Petitioners argued Constitution does not allow the President to permanently abrogate Article 370 when J&K was under President’s Rule.

 

Transcript: 

Hello everyone! We’ve reached day 6 of the hearings in the challenges to the abrogation of Article 370, and here’s what happened today.

Senior Advocate Rajeev Dhavan argued today, on how the Constitution recognises and engages with different realities in different states and offers bespoke solutions. India’s social, political, economic, cultural diversity often means that some states need different rules and frameworks to govern them. Article 370 and the unique framework in which the Indian constitution applies to Jammu and Kashmir, he argued, is one such framework.

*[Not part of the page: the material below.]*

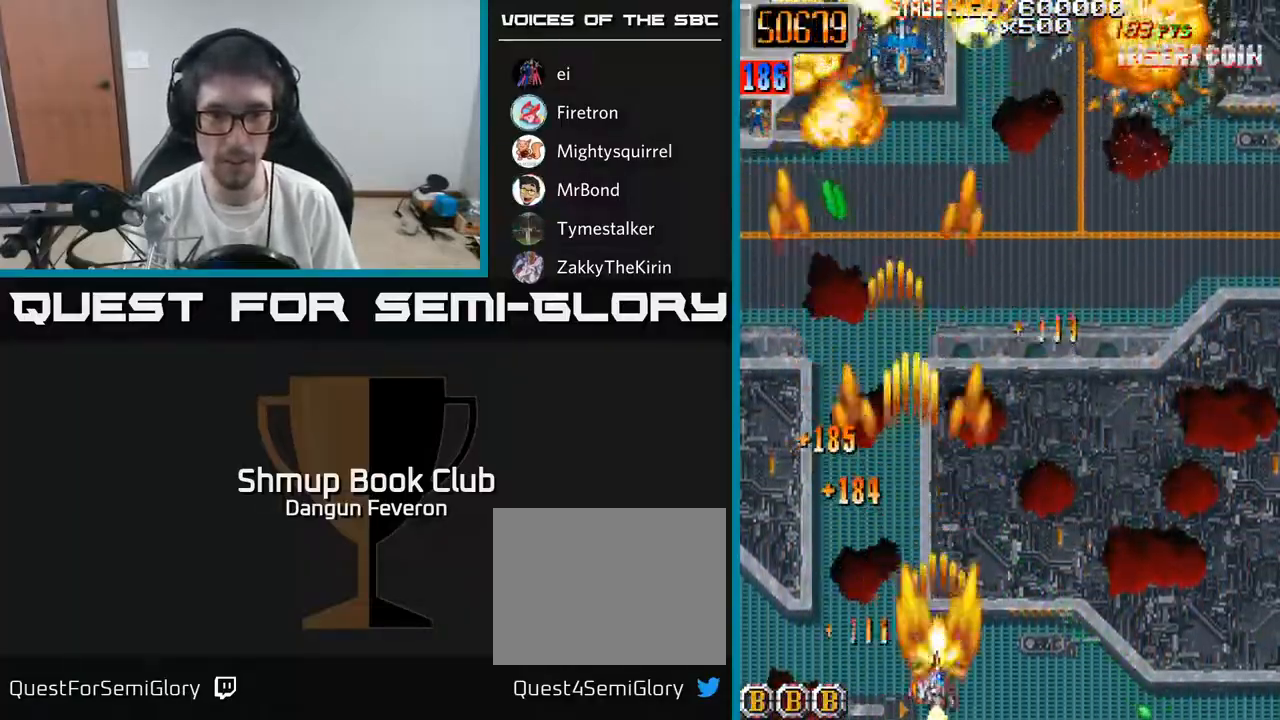
{"buttons": ["R2", "DPAD_UP", "DPAD_LEFT"], "left_stick": "center", "right_stick": "center", "events": [[33, "DPAD_UP", "down"], [67, "DPAD_RIGHT", "down"], [383, "DPAD_RIGHT", "up"], [467, "DPAD_LEFT", "down"]]}
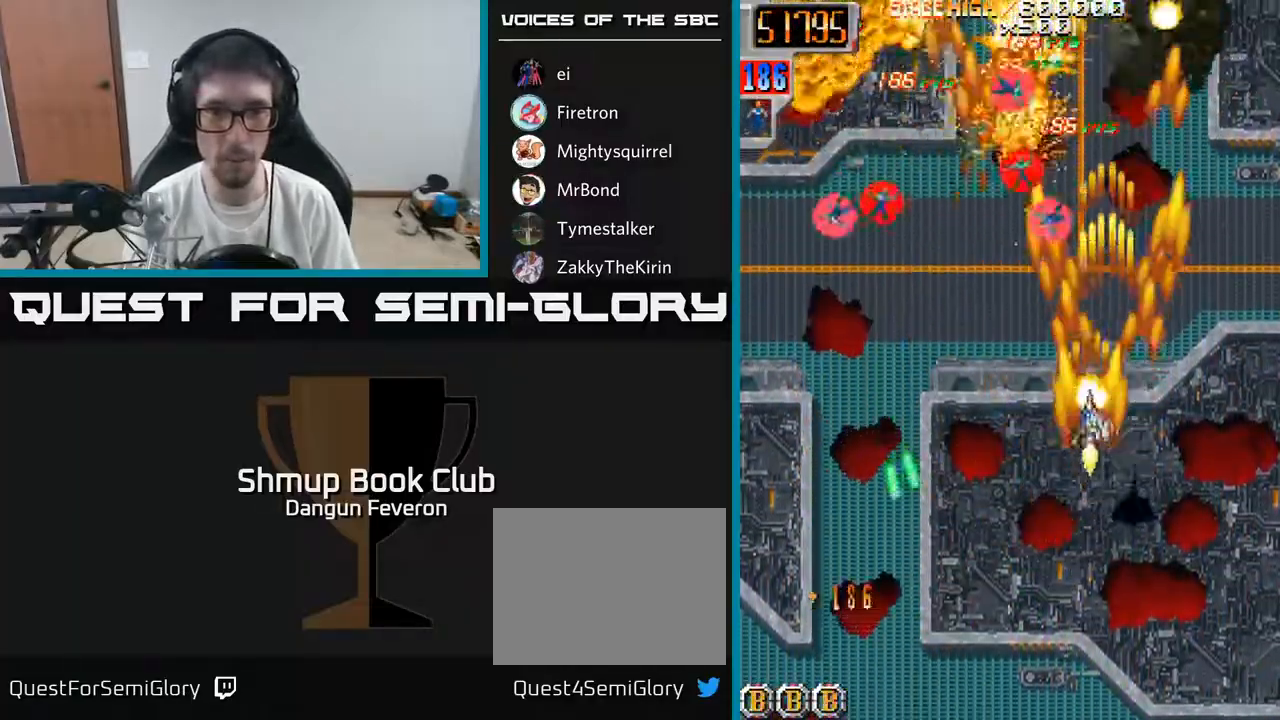
{"buttons": ["R2", "DPAD_RIGHT"], "left_stick": "center", "right_stick": "center", "events": [[67, "DPAD_UP", "up"], [383, "DPAD_UP", "down"], [400, "DPAD_LEFT", "up"], [417, "DPAD_UP", "up"], [433, "DPAD_RIGHT", "down"]]}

In 1954 Presidential Order C.O. 48 had made most of the Constitution apply to J&K, with some modifications and exceptions. One such provision was Article 3 of the Constitution of India, which concerns Formation of new States and alteration of areas, boundaries or names of existing States. C.O. 48 made a modification to Article 3 and stated that “no Bill providing for increasing or diminishing the area of the State of Jammu and Kashmir or altering the name or boundary of that State shall be introduced in Parliament without the consent of the Legislature of that State.”

In 2019 J&K was reorganised, or split into Union Territories of J&K and Ladakh. At that time, because J&K was under President’s rule under Article 356, instead of the state legislature, Parliament gave consent. Dhavan argued that this process set for J&K cannot be substituted by using a proclamation under Article 356. He insisted that circumventing the conditions under Article 3 using the President’s Rule has the effect of a constitutional amendment, which is a gross subversion of the Constitution.

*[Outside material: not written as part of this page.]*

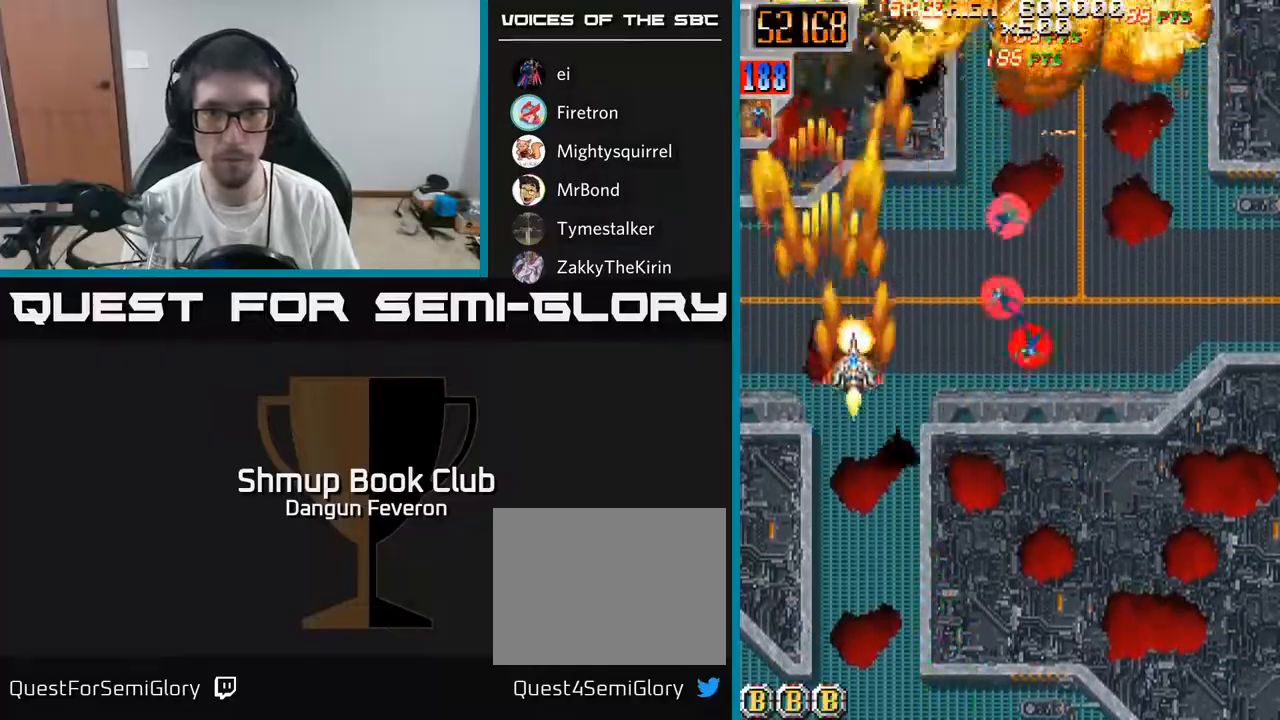
{"buttons": ["R2", "DPAD_LEFT"], "left_stick": "center", "right_stick": "center", "events": [[133, "DPAD_DOWN", "down"], [200, "DPAD_DOWN", "up"], [250, "DPAD_RIGHT", "up"], [250, "DPAD_UP", "down"], [317, "DPAD_LEFT", "down"], [417, "DPAD_UP", "up"]]}
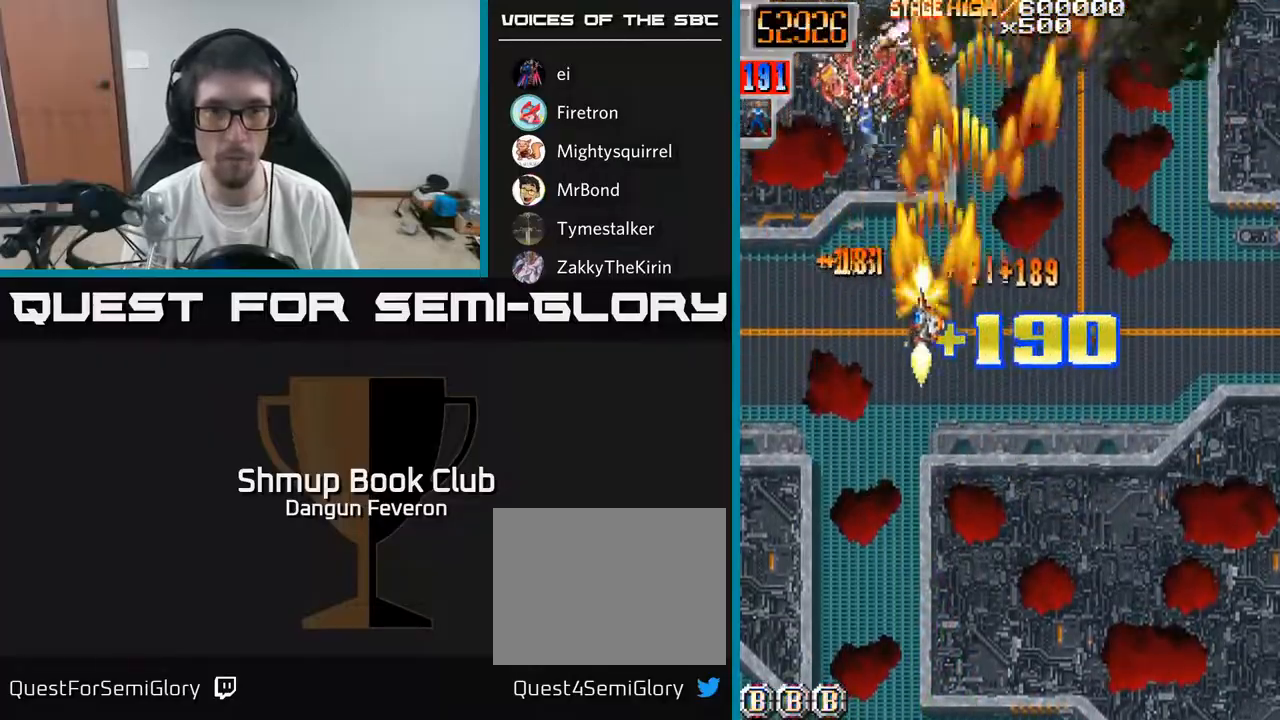
{"buttons": ["R2", "DPAD_RIGHT"], "left_stick": "center", "right_stick": "center", "events": [[67, "DPAD_DOWN", "down"], [100, "DPAD_LEFT", "up"], [150, "DPAD_RIGHT", "down"], [400, "DPAD_DOWN", "up"]]}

At this stage Chief Justice D.Y. Chandrachud asked—does this mean that while the President may exercise the power of a Governor and Parliament that of the State Legislature under President’s Rule, they cannot exercise powers under certain provisions like Articles 3 and 370? Dhavan responded that the powers under Article 356 are not absolute. His focus was on process and procedure. The President’s rule certainly does not grant power to amend the Constitution or deprive it of its mandatory processes.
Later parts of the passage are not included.